As for Sosua, a proposed school in Washington Heights that was receiving HCSC support and withdrew its charter application in May, Berman said, “We have asked Sosua to slow down because we don’t feel like we have the capacity to help two groups in the city at once.”


Charter Growth Continues In Florida

While some Hebrew charter school efforts here in New York and New Jersey — as well as in Arizona, Minnesota and California — are hitting snags and delays, Florida’s Ben Gamla network of schools is blazing ahead at full speed.

This fall the network, which was founded by former Rep. Peter Deutsch (D-Fla.) and opened the nation’s first Hebrew charter school in 2007, expects to enroll approximately 1,600 students in five schools throughout South Florida.

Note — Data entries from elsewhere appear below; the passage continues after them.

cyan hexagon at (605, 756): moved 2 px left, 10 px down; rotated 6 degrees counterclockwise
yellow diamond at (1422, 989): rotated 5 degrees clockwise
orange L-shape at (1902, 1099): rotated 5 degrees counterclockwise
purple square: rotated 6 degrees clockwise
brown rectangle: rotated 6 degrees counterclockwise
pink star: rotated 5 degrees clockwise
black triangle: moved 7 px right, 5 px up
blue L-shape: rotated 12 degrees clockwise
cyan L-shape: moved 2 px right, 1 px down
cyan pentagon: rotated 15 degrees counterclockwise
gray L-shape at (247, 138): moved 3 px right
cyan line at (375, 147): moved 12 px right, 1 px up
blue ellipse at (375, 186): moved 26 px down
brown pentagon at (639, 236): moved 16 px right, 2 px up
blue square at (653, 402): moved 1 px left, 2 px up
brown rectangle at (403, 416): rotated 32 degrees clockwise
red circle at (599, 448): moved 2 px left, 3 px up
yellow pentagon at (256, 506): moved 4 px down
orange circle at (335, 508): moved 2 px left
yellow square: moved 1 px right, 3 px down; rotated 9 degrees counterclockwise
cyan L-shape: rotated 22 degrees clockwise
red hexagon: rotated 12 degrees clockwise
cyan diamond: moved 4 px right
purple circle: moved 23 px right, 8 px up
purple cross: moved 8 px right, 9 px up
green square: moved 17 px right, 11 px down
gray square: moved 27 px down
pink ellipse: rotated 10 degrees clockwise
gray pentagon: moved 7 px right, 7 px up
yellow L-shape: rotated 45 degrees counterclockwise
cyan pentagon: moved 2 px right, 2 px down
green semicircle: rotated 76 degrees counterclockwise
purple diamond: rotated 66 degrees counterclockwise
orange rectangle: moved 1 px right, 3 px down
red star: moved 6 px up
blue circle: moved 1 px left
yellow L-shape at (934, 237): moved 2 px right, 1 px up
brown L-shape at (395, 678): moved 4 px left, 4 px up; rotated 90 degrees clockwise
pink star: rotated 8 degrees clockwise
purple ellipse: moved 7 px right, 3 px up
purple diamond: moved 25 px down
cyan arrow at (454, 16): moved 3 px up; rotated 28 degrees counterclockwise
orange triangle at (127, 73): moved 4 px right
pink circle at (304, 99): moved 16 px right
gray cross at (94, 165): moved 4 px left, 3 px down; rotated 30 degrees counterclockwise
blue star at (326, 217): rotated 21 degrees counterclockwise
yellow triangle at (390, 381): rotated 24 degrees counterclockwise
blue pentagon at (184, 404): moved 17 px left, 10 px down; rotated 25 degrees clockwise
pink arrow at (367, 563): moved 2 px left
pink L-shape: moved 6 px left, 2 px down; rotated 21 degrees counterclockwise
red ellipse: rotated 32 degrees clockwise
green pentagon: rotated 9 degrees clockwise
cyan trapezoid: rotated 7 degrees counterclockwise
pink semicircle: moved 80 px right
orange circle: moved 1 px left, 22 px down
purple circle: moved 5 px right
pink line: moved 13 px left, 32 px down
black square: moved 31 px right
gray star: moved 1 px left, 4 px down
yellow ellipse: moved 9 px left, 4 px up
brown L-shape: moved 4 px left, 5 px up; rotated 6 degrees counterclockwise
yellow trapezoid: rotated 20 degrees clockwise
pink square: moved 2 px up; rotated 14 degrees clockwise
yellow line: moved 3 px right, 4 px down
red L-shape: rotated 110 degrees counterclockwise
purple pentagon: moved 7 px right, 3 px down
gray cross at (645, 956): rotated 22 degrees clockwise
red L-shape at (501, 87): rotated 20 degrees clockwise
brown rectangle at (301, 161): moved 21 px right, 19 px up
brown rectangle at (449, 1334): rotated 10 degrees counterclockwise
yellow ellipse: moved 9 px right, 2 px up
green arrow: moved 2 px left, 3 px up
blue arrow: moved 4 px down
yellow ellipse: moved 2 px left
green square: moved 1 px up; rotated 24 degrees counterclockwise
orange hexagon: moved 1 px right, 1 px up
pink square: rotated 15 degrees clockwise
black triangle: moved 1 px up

One will be the nation’s first Hebrew charter high school, a “laptop school” that will combine online and in-person learning.

Ben Gamla also has a $375,000 federal startup grant to establish a charter school in Pinellas County, which encompasses St. Petersburg, and is training three principals “in anticipation of opening at least three additional schools a year from August,” Deutsch told The Jewish Week in an e-mail.

The Ben Gamla schools account for the lion’s share of Hebrew charter school growth nationwide.

It is not entirely clear why the state has proven such fertile ground for Hebrew charter schools, but there are a number of potential factors.

The network — Deutsch’s first school opened two years before Brooklyn’s Hebrew Language Academy Charter School (HLA) opened — has had a head start, albeit a relatively modest one.

It also is situated in a state where the charter school movement “has exploded,” according to a recent article in the Miami Herald.

It reported that nearly 10 percent of all public school students in South Florida now attend a charter school, and enrollment “is almost certain to balloon,” thanks to recent state legislation making it easier for new charter schools to open and existing ones to expand.

Charter application and approval processes and requirements vary considerably from state to state. For example, whereas in New York and New Jersey, charters are granted by state agencies, in Florida and California local school districts grant charters.

Ben Gamla’s Deutsch said he could not comment on other Hebrew charter school efforts around the country. However, he attributed his network’s success to its “providing an amazing product that parents are very happy with.”

He also noted that “the model we’re using is scalable,” with little supplemental fundraising necessary, and that local school boards approving charters “have a pretty high comfort level in terms of what we’re doing.”